There is a disturbing legal trend in recent years that is undercutting our judicial system and blatantly favoring religious litigants. In order to rule for Christian plaintiffs, judges are ignoring major jurisdictional defects in their cases. I would like to explore some of those cases and share one upcoming case that is likely to continue the trend.
Who can sue?
At the outset, it is important to understand that our federal courts have limited jurisdiction. In order for someone to bring a lawsuit in federal court, the U.S. Constitution requires that there must be an actual “case or controversy.”
Sometimes federal courts cannot hear a case because the plaintiff has not shown that they have suffered any injury or that they will suffer a future injury. You may have heard this talked about in the context of a plaintiff lacking “standing.”
Sometimes courts lose the ability to hear a case because the plaintiff is no longer in a position to litigate it and the case becomes “moot.” This has happened in various state/church lawsuits, as, for example, when a student graduates high school and therefore the student can no longer maintain most legal claims against their former school.
Sometimes courts decide that they are unable to hear a case because it is not yet “ripe.” That is, the plaintiff sued too early before the facts and issues in the case could be fully developed.
These descriptions are generalities, but should help set the stage for understanding how courts are bending the rules to benefit Christian plaintiffs.
Supreme Court gamesmanship
For instance, the Supreme Court recently ruled in favor of a Christian website designer who claimed that Colorado’s Anti-Discrimination Act violated her free speech rights. As FFRF argued in an amicus brief, the case was manufactured from the outset. The owner had never actually created wedding websites, never received a request to create a same-sex wedding website, and had never been subject to state enforcement action. In order to have her case heard, she should have had the obligation to show that she was under the threat of imminent enforcement under the law. Yet the Supreme Court sidestepped the “case or controversy” problems in the case in order to rule in her favor.
And last summer, the Supreme Court ruled for a Christian football coach who wanted to pray on the field as part of his public high school coaching position. As FFRF pointed out, the coach stealthily sold his home, left the state of Washington, and moved 2,800 miles away to Florida where he bought a home that became his legal domicile. The case had become moot upon his moving.
I can confidently say that any public school employee or student seeking to enforce an Establishment Clause claim under similar circumstances would have had their case dismissed. Of course, the Supreme Court not only accepted this moot case, but issued an opinion in the coach’s favor.
Judges are using their imagination in abortion pill case
Taking their lead from the Supreme Court, lower federal courts are engaging in the same charade.
One recent case that has garnered a lot of national attention is a case in Texas over the FDA’s approval (23 years ago) of the drug mifepristone for abortion care through seven weeks gestation. Earlier this year, an anti-abortion judge, Matthew Kacsmaryk, issued a preliminary injunction undoing the FDA’s approval. Kacsmaryk’s opinion has been widely criticized, especially his distorted reading of the 1873 Comstock Act. The case was brought by Alliance Defending Freedom (ADF) on behalf of doctors who oppose abortion.
On appeal, a 5th U.S. Circuit Court of Appeals panel agreed with the idea that a group of doctors who oppose abortion could sue over the FDA’s prior approval because the FDA had amended the approval in 2016 (providing for use through 10 weeks gestation and other changes). Thankfully, the U.S. Supreme Court subsequently granted a stay of the injunction while the case works its way through the courts. On April 21, the Supreme Court issued an order that will keep the FDA approvals in place for now. This averted a catastrophic disruption in access to abortion, given that more than half of U.S. abortions are done via use of mifepristone and a second medication.
The larger problem with this case is that it should never have been heard in the first place. The plaintiffs have manufactured a case and their standing claims don’t hold up.
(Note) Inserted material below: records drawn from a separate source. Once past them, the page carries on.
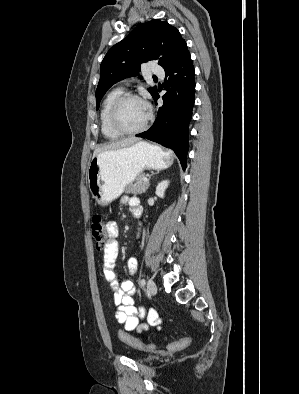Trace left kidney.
I'll return each instance as SVG.
<instances>
[{"mask_svg": "<svg viewBox=\"0 0 299 394\" xmlns=\"http://www.w3.org/2000/svg\"><path fill=\"white\" fill-rule=\"evenodd\" d=\"M169 185L168 180L161 181L156 187V195L160 198H163L165 195V191Z\"/></svg>", "mask_w": 299, "mask_h": 394, "instance_id": "left-kidney-1", "label": "left kidney"}]
</instances>
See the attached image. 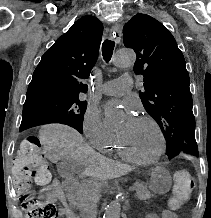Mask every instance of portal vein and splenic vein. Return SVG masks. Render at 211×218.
Returning <instances> with one entry per match:
<instances>
[{"mask_svg":"<svg viewBox=\"0 0 211 218\" xmlns=\"http://www.w3.org/2000/svg\"><path fill=\"white\" fill-rule=\"evenodd\" d=\"M132 190H133V186H130V187H129V191H132Z\"/></svg>","mask_w":211,"mask_h":218,"instance_id":"portal-vein-and-splenic-vein-1","label":"portal vein and splenic vein"}]
</instances>
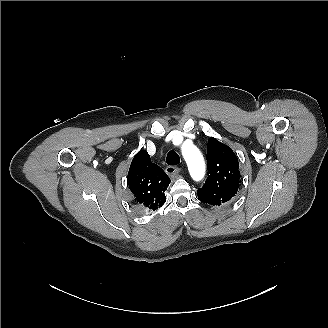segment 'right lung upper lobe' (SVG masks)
I'll return each mask as SVG.
<instances>
[{
	"label": "right lung upper lobe",
	"instance_id": "cb5924a9",
	"mask_svg": "<svg viewBox=\"0 0 328 328\" xmlns=\"http://www.w3.org/2000/svg\"><path fill=\"white\" fill-rule=\"evenodd\" d=\"M127 181L140 208L149 212L165 203V190L170 179L158 165L150 162L146 151H140L134 156Z\"/></svg>",
	"mask_w": 328,
	"mask_h": 328
}]
</instances>
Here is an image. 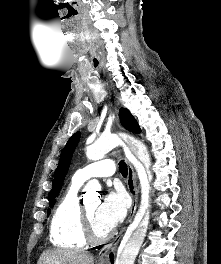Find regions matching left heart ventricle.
<instances>
[{"mask_svg":"<svg viewBox=\"0 0 221 264\" xmlns=\"http://www.w3.org/2000/svg\"><path fill=\"white\" fill-rule=\"evenodd\" d=\"M99 204L100 203L97 199H91L84 203L95 233L98 235H103L107 233L109 229L101 222L98 217L97 211Z\"/></svg>","mask_w":221,"mask_h":264,"instance_id":"left-heart-ventricle-1","label":"left heart ventricle"}]
</instances>
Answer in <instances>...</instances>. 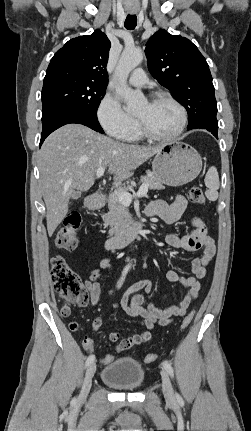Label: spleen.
<instances>
[{"instance_id": "obj_1", "label": "spleen", "mask_w": 251, "mask_h": 431, "mask_svg": "<svg viewBox=\"0 0 251 431\" xmlns=\"http://www.w3.org/2000/svg\"><path fill=\"white\" fill-rule=\"evenodd\" d=\"M205 185L208 188L206 191V197L210 201H215L218 198V189L220 187L219 182V175L217 172L216 167L212 166L208 169L205 179H204Z\"/></svg>"}]
</instances>
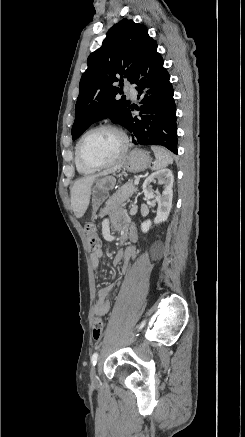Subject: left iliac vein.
Segmentation results:
<instances>
[{
    "mask_svg": "<svg viewBox=\"0 0 245 437\" xmlns=\"http://www.w3.org/2000/svg\"><path fill=\"white\" fill-rule=\"evenodd\" d=\"M90 378H91V382L93 385H97L98 383V376H97V371H96V367L93 366L90 370Z\"/></svg>",
    "mask_w": 245,
    "mask_h": 437,
    "instance_id": "left-iliac-vein-1",
    "label": "left iliac vein"
}]
</instances>
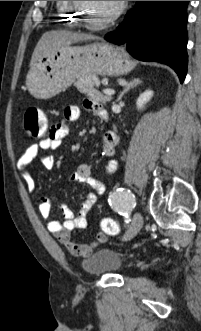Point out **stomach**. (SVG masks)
<instances>
[{
  "instance_id": "stomach-1",
  "label": "stomach",
  "mask_w": 201,
  "mask_h": 331,
  "mask_svg": "<svg viewBox=\"0 0 201 331\" xmlns=\"http://www.w3.org/2000/svg\"><path fill=\"white\" fill-rule=\"evenodd\" d=\"M124 50L106 42L84 46H62L39 60L27 75L30 93L49 99L66 90L80 77L90 74L121 76L134 69Z\"/></svg>"
}]
</instances>
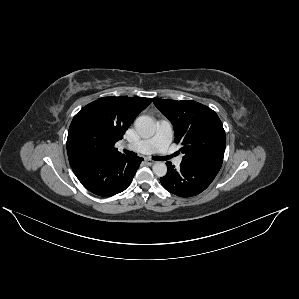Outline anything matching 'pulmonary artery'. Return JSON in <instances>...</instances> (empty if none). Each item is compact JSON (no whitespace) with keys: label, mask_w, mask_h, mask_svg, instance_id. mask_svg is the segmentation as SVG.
I'll use <instances>...</instances> for the list:
<instances>
[{"label":"pulmonary artery","mask_w":299,"mask_h":299,"mask_svg":"<svg viewBox=\"0 0 299 299\" xmlns=\"http://www.w3.org/2000/svg\"><path fill=\"white\" fill-rule=\"evenodd\" d=\"M171 137L172 125L168 120L162 119L158 122L157 132L153 137L149 139L140 140L136 143L128 145L127 147L130 150H133L137 153H158L163 156H167L169 154V145L171 142ZM173 162L175 165L179 166L182 162V158L175 157Z\"/></svg>","instance_id":"obj_1"}]
</instances>
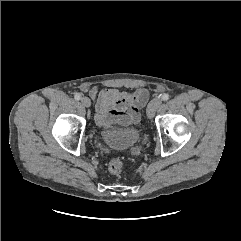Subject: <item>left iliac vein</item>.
I'll return each mask as SVG.
<instances>
[{"label": "left iliac vein", "instance_id": "1", "mask_svg": "<svg viewBox=\"0 0 241 241\" xmlns=\"http://www.w3.org/2000/svg\"><path fill=\"white\" fill-rule=\"evenodd\" d=\"M162 100L157 97L154 98L148 105L147 107V116L151 119L154 117L156 110L158 109V107L161 105Z\"/></svg>", "mask_w": 241, "mask_h": 241}]
</instances>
As the FDA and drug company pointed out in many of their legal briefs, the doctors who sued have not suffered any injury and cannot demonstrate that they will suffer any future injury.
As one brief put it:
Plaintiffs assert they have standing because some plaintiff-physician or plaintiff-association member doctor might be asked to treat an unidentified patient in some emergency room on some unknown future date for a rare complication stemming from a drug some other provider prescribed, which is the standard of care for a medical practice no plaintiff-physician performs. That daisy-chain of speculation alleges nowhere close to a “substantial risk” of “certainly impending” harm.
As we await a final determination from the 5th Circuit on the case, don’t hold your breath for a sensible outcome. Continuing the larger trend, it appears that the judges, intent on furthering a Christian nationalist agenda, will ignore the major standing problems in this case and instead buy into the manufactured theories of Alliance Defending Freedom. This case appears destined for the Supreme Court, which, ultimately, will have to ask itself: Do the court’s jurisdiction rules apply to religious litigants or only to everyone else?